Law firms and legal organizations increasingly use both paralegals and attorneys as legal temps in many areas. For example, multi-district litigation cases, class action lawsuits, major antitrust proceedings, wide-scale discrimination cases, some products liability cases, and major personal injury disaster cases (stemming from airplane crashes, explosions, mass food poisonings, rail derailments, ship or truck wrecks involving toxic chemicals, etc.) can occur in every state and impose extraordinary time and personnel demands on both plaintiff and defense law firms. Since by their very nature these litigation events are unpredictable, law firms cannot plan the deployment of their permanent full-time staff-thus necessitating the growing use of legal temps.



During pretrial discovery in such cases, tens of thousands and sometimes hundreds of thousands of computer files and paper files have to be examined by both plaintiff and defense law firms; thousands of witnesses have to be interviewed, and hundreds if not thousands of exhibits have to be prepared by each party's attorneys. This starts a chain reaction of time and energy requirements where, for example, the corporate law firm representing defendant corporations faces unexpected demands and needs additional staffing. Plaintiff's counsel often is a law firm or even a solo practitioner who is very proficient in the law but very limited in resources and staff.

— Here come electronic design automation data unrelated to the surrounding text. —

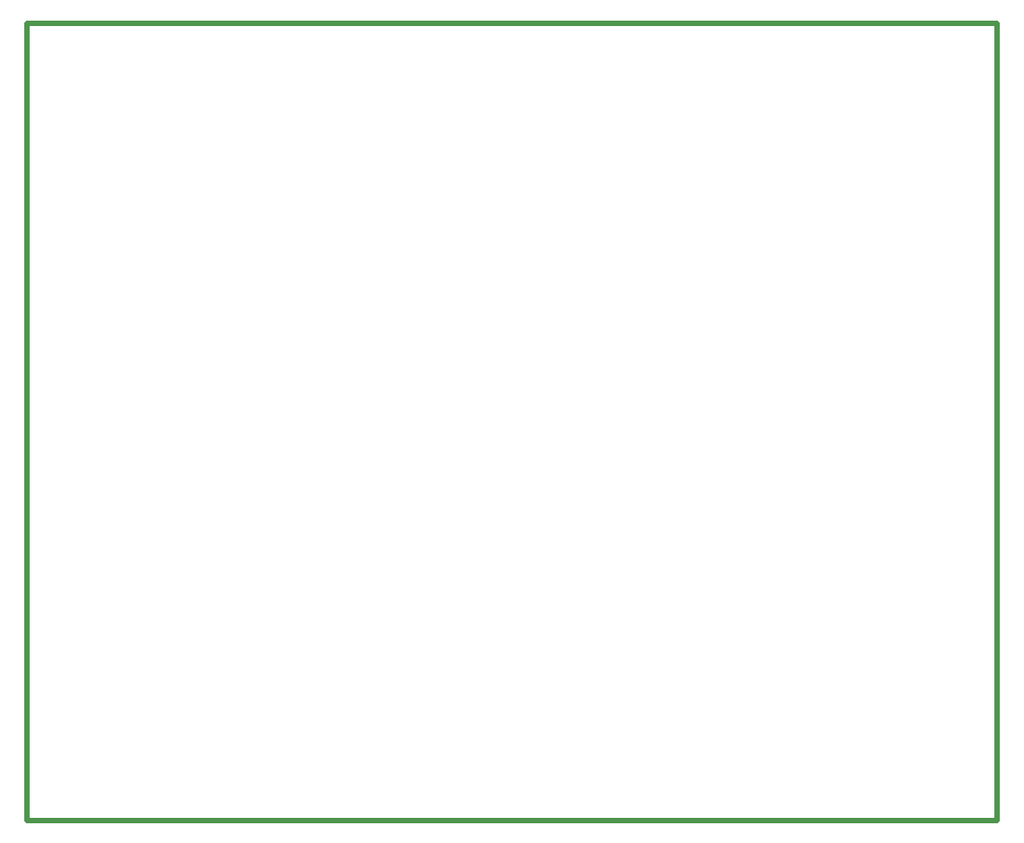
<source format=gko>
G04*
G04 #@! TF.GenerationSoftware,Altium Limited,Altium Designer,18.1.9 (240)*
G04*
G04 Layer_Color=16711935*
%FSLAX24Y24*%
%MOIN*%
G70*
G01*
G75*
%ADD20C,0.0200*%
D20*
X0Y29600D02*
X36000D01*
Y0D02*
Y29600D01*
X0Y0D02*
X36000D01*
X0Y50D02*
Y29600D01*
Y50D02*
X50Y0D01*
M02*

</source>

In the Corrugated Box antitrust case tried in Houston in the late 1980s, every packaging container manufacturer and distributor in the United States was involved either as a party or as a potential witness in a case that lasted several years. In 1978, when a train carrying a boxcar of the toxic chemical Dioxin derailed near Centralia in Illinois, the resulting lawsuits numbered in the thousands and took seven years of actual court time to try. The IBM antitrust case in New York and the AT&T antitrust case in Washington, DC, took years to litigate and resolve. Currently, the dozens of class action lawsuits against the tobacco companies could be tried in court or could be settled at any time, as witness the settlement by Liggett Group Inc. in March 1997 and the summer 1997 settlement with nearly 40 state attorneys general.

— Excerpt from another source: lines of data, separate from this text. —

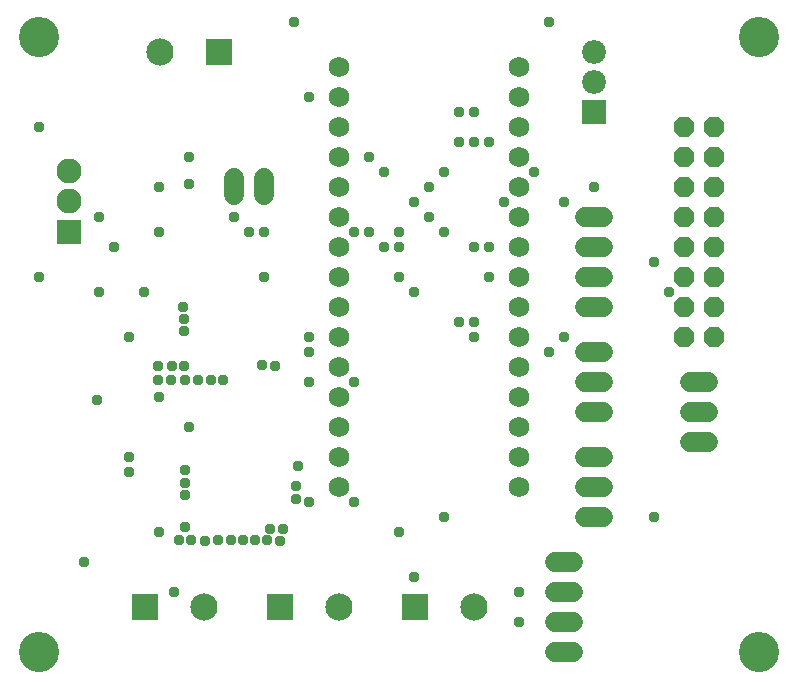
<source format=gbr>
G04 EAGLE Gerber RS-274X export*
G75*
%MOMM*%
%FSLAX34Y34*%
%LPD*%
%INSoldermask Bottom*%
%IPPOS*%
%AMOC8*
5,1,8,0,0,1.08239X$1,22.5*%
G01*
%ADD10R,2.303200X2.303200*%
%ADD11C,2.303200*%
%ADD12C,3.403200*%
%ADD13P,1.869504X8X112.500000*%
%ADD14C,1.711200*%
%ADD15C,1.727200*%
%ADD16R,2.018200X2.018200*%
%ADD17C,2.018200*%
%ADD18R,2.113200X2.113200*%
%ADD19C,2.113200*%
%ADD20C,0.959600*%


D10*
X177400Y952500D03*
D11*
X127400Y952500D03*
D10*
X343300Y482600D03*
D11*
X393300Y482600D03*
D12*
X25400Y444500D03*
X635000Y965200D03*
X635000Y444500D03*
X25400Y965200D03*
D13*
X596900Y711200D03*
X596900Y736600D03*
X596900Y762000D03*
X596900Y787400D03*
X596900Y812800D03*
X596900Y838200D03*
X571500Y711200D03*
X571500Y736600D03*
X571500Y762000D03*
X571500Y787400D03*
X571500Y812800D03*
X571500Y838200D03*
X596900Y863600D03*
X596900Y889000D03*
X571500Y863600D03*
X571500Y889000D03*
D14*
X502840Y736600D02*
X487760Y736600D01*
X487760Y762000D02*
X502840Y762000D01*
X502840Y787400D02*
X487760Y787400D01*
X487760Y812800D02*
X502840Y812800D01*
D15*
X431800Y762000D03*
X431800Y736600D03*
X431800Y711200D03*
X431800Y685800D03*
X431800Y660400D03*
X431800Y635000D03*
X431800Y787400D03*
X431800Y812800D03*
X431800Y838200D03*
X431800Y863600D03*
X431800Y889000D03*
X431800Y914400D03*
X431800Y939800D03*
X431800Y609600D03*
X431800Y584200D03*
X279400Y762000D03*
X279400Y787400D03*
X279400Y812800D03*
X279400Y838200D03*
X279400Y863600D03*
X279400Y889000D03*
X279400Y736600D03*
X279400Y711200D03*
X279400Y685800D03*
X279400Y660400D03*
X279400Y635000D03*
X279400Y609600D03*
X279400Y584200D03*
X279400Y914400D03*
X279400Y939800D03*
D10*
X114700Y482600D03*
D11*
X164700Y482600D03*
D10*
X229000Y482600D03*
D11*
X279000Y482600D03*
D16*
X495300Y901700D03*
D17*
X495300Y927100D03*
X495300Y952500D03*
D14*
X576660Y622300D02*
X591740Y622300D01*
X591740Y647700D02*
X576660Y647700D01*
X576660Y673100D02*
X591740Y673100D01*
X502840Y558800D02*
X487760Y558800D01*
X487760Y584200D02*
X502840Y584200D01*
X502840Y609600D02*
X487760Y609600D01*
X487760Y647700D02*
X502840Y647700D01*
X502840Y673100D02*
X487760Y673100D01*
X487760Y698500D02*
X502840Y698500D01*
X477440Y444500D02*
X462360Y444500D01*
X462360Y469900D02*
X477440Y469900D01*
X477440Y495300D02*
X462360Y495300D01*
X462360Y520700D02*
X477440Y520700D01*
D18*
X50800Y800100D03*
D19*
X50800Y825600D03*
X50800Y851100D03*
D14*
X190500Y845740D02*
X190500Y830660D01*
X215900Y830660D02*
X215900Y845740D01*
D20*
X88900Y787400D03*
X190500Y812800D03*
X139700Y495300D03*
X76200Y812800D03*
X74422Y657098D03*
X25400Y762000D03*
X244602Y601472D03*
X25400Y889000D03*
X127000Y838200D03*
X368300Y558800D03*
X101600Y609600D03*
X317500Y787400D03*
X254000Y698500D03*
X254000Y571500D03*
X215900Y800100D03*
X215900Y762000D03*
X101600Y711200D03*
X127000Y800100D03*
X393700Y711200D03*
X127000Y660400D03*
X127000Y546100D03*
X254000Y673100D03*
X292100Y673100D03*
X152400Y635000D03*
X101600Y596900D03*
X63500Y520700D03*
X114300Y749300D03*
X330200Y787400D03*
X152400Y863600D03*
X203200Y800100D03*
X152400Y840486D03*
X406400Y762000D03*
X381000Y723900D03*
X546100Y558800D03*
X457200Y977900D03*
X406400Y876300D03*
X444500Y850900D03*
X469900Y825500D03*
X304800Y800100D03*
X342900Y825500D03*
X317500Y850900D03*
X393700Y723900D03*
X469900Y711200D03*
X495300Y838200D03*
X457200Y698500D03*
X292100Y571500D03*
X241300Y977900D03*
X254000Y914400D03*
X292100Y800100D03*
X254000Y711200D03*
X393700Y901700D03*
X393700Y876300D03*
X368300Y850900D03*
X406400Y787400D03*
X342900Y749300D03*
X342900Y508000D03*
X431800Y469900D03*
X381000Y901700D03*
X381000Y876300D03*
X355600Y838200D03*
X393700Y787400D03*
X330200Y762000D03*
X330200Y546100D03*
X431800Y495300D03*
X546100Y774700D03*
X419100Y825500D03*
X368300Y800100D03*
X355600Y812800D03*
X330200Y800100D03*
X304800Y863600D03*
X558800Y749300D03*
X76200Y749300D03*
X147574Y736092D03*
X147701Y725678D03*
X148082Y715518D03*
X214503Y686816D03*
X225171Y686435D03*
X147828Y686562D03*
X137541Y686562D03*
X125984Y686181D03*
X148717Y598297D03*
X148971Y587375D03*
X148971Y576961D03*
X149225Y549656D03*
X143510Y538861D03*
X153797Y538861D03*
X165481Y538353D03*
X176911Y538607D03*
X187579Y538861D03*
X197739Y538607D03*
X208026Y538607D03*
X218440Y538607D03*
X229362Y538099D03*
X231648Y548386D03*
X221107Y548640D03*
X126238Y674370D03*
X137414Y674243D03*
X148590Y674497D03*
X160020Y674751D03*
X170815Y674751D03*
X181356Y674751D03*
X243078Y584454D03*
X243078Y573913D03*
M02*

</source>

When the plaintiffs' lawyers in class actions in Mississippi, Florida, and Louisiana (where the cigarette companies have been sued about the deleterious effects of tobacco) request hundreds of thousands of documents about cigarette research and marketing covering the years 1938 through 1994, defense counsel have no way to cope except through additional staff. In these kinds of cases, plaintiff's counsel and defense counsel have to expand their staff to handle these situations.

So both plaintiff's lawyers and defense lawyers need to employ additional legal staff such as attorneys and paralegals. Their choice is to retain them on a permanent basis or use temps. If the law firms hire a lot of legal full-time help, some of their worst nightmares could actually happen. What if the lawsuits are settled the week after they hire more full-time legal help? What if the discovery phase is suddenly limited by the judge and the court? What if a motion to dismiss the case is unexpectedly granted?

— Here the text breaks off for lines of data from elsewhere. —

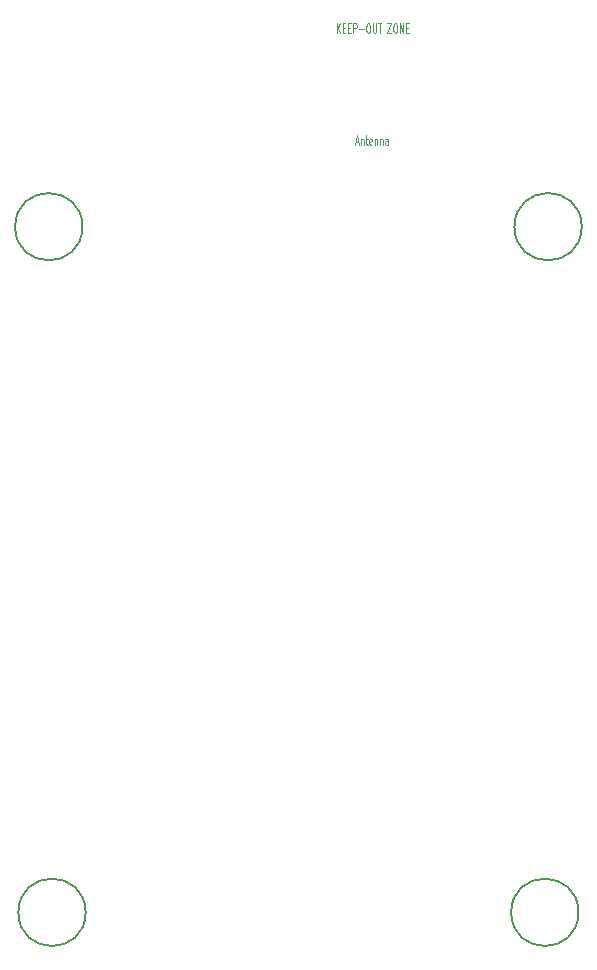
<source format=gbr>
%TF.GenerationSoftware,KiCad,Pcbnew,9.0.0*%
%TF.CreationDate,2025-03-15T13:55:50+00:00*%
%TF.ProjectId,LEDStrip,4c454453-7472-4697-902e-6b696361645f,rev?*%
%TF.SameCoordinates,Original*%
%TF.FileFunction,Other,Comment*%
%FSLAX46Y46*%
G04 Gerber Fmt 4.6, Leading zero omitted, Abs format (unit mm)*
G04 Created by KiCad (PCBNEW 9.0.0) date 2025-03-15 13:55:50*
%MOMM*%
%LPD*%
G01*
G04 APERTURE LIST*
%ADD10C,0.125000*%
%ADD11C,0.150000*%
G04 APERTURE END LIST*
D10*
X152979285Y-51543595D02*
X152979285Y-50743595D01*
X153264999Y-51543595D02*
X153050714Y-51086452D01*
X153264999Y-50743595D02*
X152979285Y-51200738D01*
X153479285Y-51124547D02*
X153645952Y-51124547D01*
X153717380Y-51543595D02*
X153479285Y-51543595D01*
X153479285Y-51543595D02*
X153479285Y-50743595D01*
X153479285Y-50743595D02*
X153717380Y-50743595D01*
X153931666Y-51124547D02*
X154098333Y-51124547D01*
X154169761Y-51543595D02*
X153931666Y-51543595D01*
X153931666Y-51543595D02*
X153931666Y-50743595D01*
X153931666Y-50743595D02*
X154169761Y-50743595D01*
X154384047Y-51543595D02*
X154384047Y-50743595D01*
X154384047Y-50743595D02*
X154574523Y-50743595D01*
X154574523Y-50743595D02*
X154622142Y-50781690D01*
X154622142Y-50781690D02*
X154645952Y-50819785D01*
X154645952Y-50819785D02*
X154669761Y-50895976D01*
X154669761Y-50895976D02*
X154669761Y-51010261D01*
X154669761Y-51010261D02*
X154645952Y-51086452D01*
X154645952Y-51086452D02*
X154622142Y-51124547D01*
X154622142Y-51124547D02*
X154574523Y-51162642D01*
X154574523Y-51162642D02*
X154384047Y-51162642D01*
X154884047Y-51238833D02*
X155265000Y-51238833D01*
X155598333Y-50743595D02*
X155693571Y-50743595D01*
X155693571Y-50743595D02*
X155741190Y-50781690D01*
X155741190Y-50781690D02*
X155788809Y-50857880D01*
X155788809Y-50857880D02*
X155812619Y-51010261D01*
X155812619Y-51010261D02*
X155812619Y-51276928D01*
X155812619Y-51276928D02*
X155788809Y-51429309D01*
X155788809Y-51429309D02*
X155741190Y-51505500D01*
X155741190Y-51505500D02*
X155693571Y-51543595D01*
X155693571Y-51543595D02*
X155598333Y-51543595D01*
X155598333Y-51543595D02*
X155550714Y-51505500D01*
X155550714Y-51505500D02*
X155503095Y-51429309D01*
X155503095Y-51429309D02*
X155479286Y-51276928D01*
X155479286Y-51276928D02*
X155479286Y-51010261D01*
X155479286Y-51010261D02*
X155503095Y-50857880D01*
X155503095Y-50857880D02*
X155550714Y-50781690D01*
X155550714Y-50781690D02*
X155598333Y-50743595D01*
X156026905Y-50743595D02*
X156026905Y-51391214D01*
X156026905Y-51391214D02*
X156050715Y-51467404D01*
X156050715Y-51467404D02*
X156074524Y-51505500D01*
X156074524Y-51505500D02*
X156122143Y-51543595D01*
X156122143Y-51543595D02*
X156217381Y-51543595D01*
X156217381Y-51543595D02*
X156265000Y-51505500D01*
X156265000Y-51505500D02*
X156288810Y-51467404D01*
X156288810Y-51467404D02*
X156312619Y-51391214D01*
X156312619Y-51391214D02*
X156312619Y-50743595D01*
X156479287Y-50743595D02*
X156765001Y-50743595D01*
X156622144Y-51543595D02*
X156622144Y-50743595D01*
X157265000Y-50743595D02*
X157598333Y-50743595D01*
X157598333Y-50743595D02*
X157265000Y-51543595D01*
X157265000Y-51543595D02*
X157598333Y-51543595D01*
X157884047Y-50743595D02*
X157979285Y-50743595D01*
X157979285Y-50743595D02*
X158026904Y-50781690D01*
X158026904Y-50781690D02*
X158074523Y-50857880D01*
X158074523Y-50857880D02*
X158098333Y-51010261D01*
X158098333Y-51010261D02*
X158098333Y-51276928D01*
X158098333Y-51276928D02*
X158074523Y-51429309D01*
X158074523Y-51429309D02*
X158026904Y-51505500D01*
X158026904Y-51505500D02*
X157979285Y-51543595D01*
X157979285Y-51543595D02*
X157884047Y-51543595D01*
X157884047Y-51543595D02*
X157836428Y-51505500D01*
X157836428Y-51505500D02*
X157788809Y-51429309D01*
X157788809Y-51429309D02*
X157765000Y-51276928D01*
X157765000Y-51276928D02*
X157765000Y-51010261D01*
X157765000Y-51010261D02*
X157788809Y-50857880D01*
X157788809Y-50857880D02*
X157836428Y-50781690D01*
X157836428Y-50781690D02*
X157884047Y-50743595D01*
X158312619Y-51543595D02*
X158312619Y-50743595D01*
X158312619Y-50743595D02*
X158598333Y-51543595D01*
X158598333Y-51543595D02*
X158598333Y-50743595D01*
X158836429Y-51124547D02*
X159003096Y-51124547D01*
X159074524Y-51543595D02*
X158836429Y-51543595D01*
X158836429Y-51543595D02*
X158836429Y-50743595D01*
X158836429Y-50743595D02*
X159074524Y-50743595D01*
X154584048Y-60795023D02*
X154822143Y-60795023D01*
X154536429Y-61023595D02*
X154703095Y-60223595D01*
X154703095Y-60223595D02*
X154869762Y-61023595D01*
X155036428Y-60490261D02*
X155036428Y-61023595D01*
X155036428Y-60566452D02*
X155060238Y-60528357D01*
X155060238Y-60528357D02*
X155107857Y-60490261D01*
X155107857Y-60490261D02*
X155179285Y-60490261D01*
X155179285Y-60490261D02*
X155226904Y-60528357D01*
X155226904Y-60528357D02*
X155250714Y-60604547D01*
X155250714Y-60604547D02*
X155250714Y-61023595D01*
X155417381Y-60490261D02*
X155607857Y-60490261D01*
X155488809Y-60223595D02*
X155488809Y-60909309D01*
X155488809Y-60909309D02*
X155512619Y-60985500D01*
X155512619Y-60985500D02*
X155560238Y-61023595D01*
X155560238Y-61023595D02*
X155607857Y-61023595D01*
X155964999Y-60985500D02*
X155917380Y-61023595D01*
X155917380Y-61023595D02*
X155822142Y-61023595D01*
X155822142Y-61023595D02*
X155774523Y-60985500D01*
X155774523Y-60985500D02*
X155750714Y-60909309D01*
X155750714Y-60909309D02*
X155750714Y-60604547D01*
X155750714Y-60604547D02*
X155774523Y-60528357D01*
X155774523Y-60528357D02*
X155822142Y-60490261D01*
X155822142Y-60490261D02*
X155917380Y-60490261D01*
X155917380Y-60490261D02*
X155964999Y-60528357D01*
X155964999Y-60528357D02*
X155988809Y-60604547D01*
X155988809Y-60604547D02*
X155988809Y-60680738D01*
X155988809Y-60680738D02*
X155750714Y-60756928D01*
X156203094Y-60490261D02*
X156203094Y-61023595D01*
X156203094Y-60566452D02*
X156226904Y-60528357D01*
X156226904Y-60528357D02*
X156274523Y-60490261D01*
X156274523Y-60490261D02*
X156345951Y-60490261D01*
X156345951Y-60490261D02*
X156393570Y-60528357D01*
X156393570Y-60528357D02*
X156417380Y-60604547D01*
X156417380Y-60604547D02*
X156417380Y-61023595D01*
X156655475Y-60490261D02*
X156655475Y-61023595D01*
X156655475Y-60566452D02*
X156679285Y-60528357D01*
X156679285Y-60528357D02*
X156726904Y-60490261D01*
X156726904Y-60490261D02*
X156798332Y-60490261D01*
X156798332Y-60490261D02*
X156845951Y-60528357D01*
X156845951Y-60528357D02*
X156869761Y-60604547D01*
X156869761Y-60604547D02*
X156869761Y-61023595D01*
X157322142Y-61023595D02*
X157322142Y-60604547D01*
X157322142Y-60604547D02*
X157298332Y-60528357D01*
X157298332Y-60528357D02*
X157250713Y-60490261D01*
X157250713Y-60490261D02*
X157155475Y-60490261D01*
X157155475Y-60490261D02*
X157107856Y-60528357D01*
X157322142Y-60985500D02*
X157274523Y-61023595D01*
X157274523Y-61023595D02*
X157155475Y-61023595D01*
X157155475Y-61023595D02*
X157107856Y-60985500D01*
X157107856Y-60985500D02*
X157084047Y-60909309D01*
X157084047Y-60909309D02*
X157084047Y-60833119D01*
X157084047Y-60833119D02*
X157107856Y-60756928D01*
X157107856Y-60756928D02*
X157155475Y-60718833D01*
X157155475Y-60718833D02*
X157274523Y-60718833D01*
X157274523Y-60718833D02*
X157322142Y-60680738D01*
D11*
%TO.C,H3*%
X131450000Y-67950000D02*
G75*
G02*
X125750000Y-67950000I-2850000J0D01*
G01*
X125750000Y-67950000D02*
G75*
G02*
X131450000Y-67950000I2850000J0D01*
G01*
%TO.C,H4*%
X131725000Y-126000000D02*
G75*
G02*
X126025000Y-126000000I-2850000J0D01*
G01*
X126025000Y-126000000D02*
G75*
G02*
X131725000Y-126000000I2850000J0D01*
G01*
%TO.C,H2*%
X173450000Y-126000000D02*
G75*
G02*
X167750000Y-126000000I-2850000J0D01*
G01*
X167750000Y-126000000D02*
G75*
G02*
X173450000Y-126000000I2850000J0D01*
G01*
%TO.C,H1*%
X173725000Y-67950000D02*
G75*
G02*
X168025000Y-67950000I-2850000J0D01*
G01*
X168025000Y-67950000D02*
G75*
G02*
X173725000Y-67950000I2850000J0D01*
G01*
%TD*%
M02*

</source>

The law firms cannot retain permanent attorneys and paralegals for these purposes, since at the conclusion of the case-which can occur unexpectedly at any time (such as the recent tobacco settlements)-they would suddenly be overstaffed. Professional firms, such as lawyers, do not want to acquire a reputation for downsizing and professional layoffs, so they increasingly make use of legal temps.

Because of these problems and the concomitant explosion of litigation in the United States in the past 20 years, law firms face these staffing and hiring decisions every month.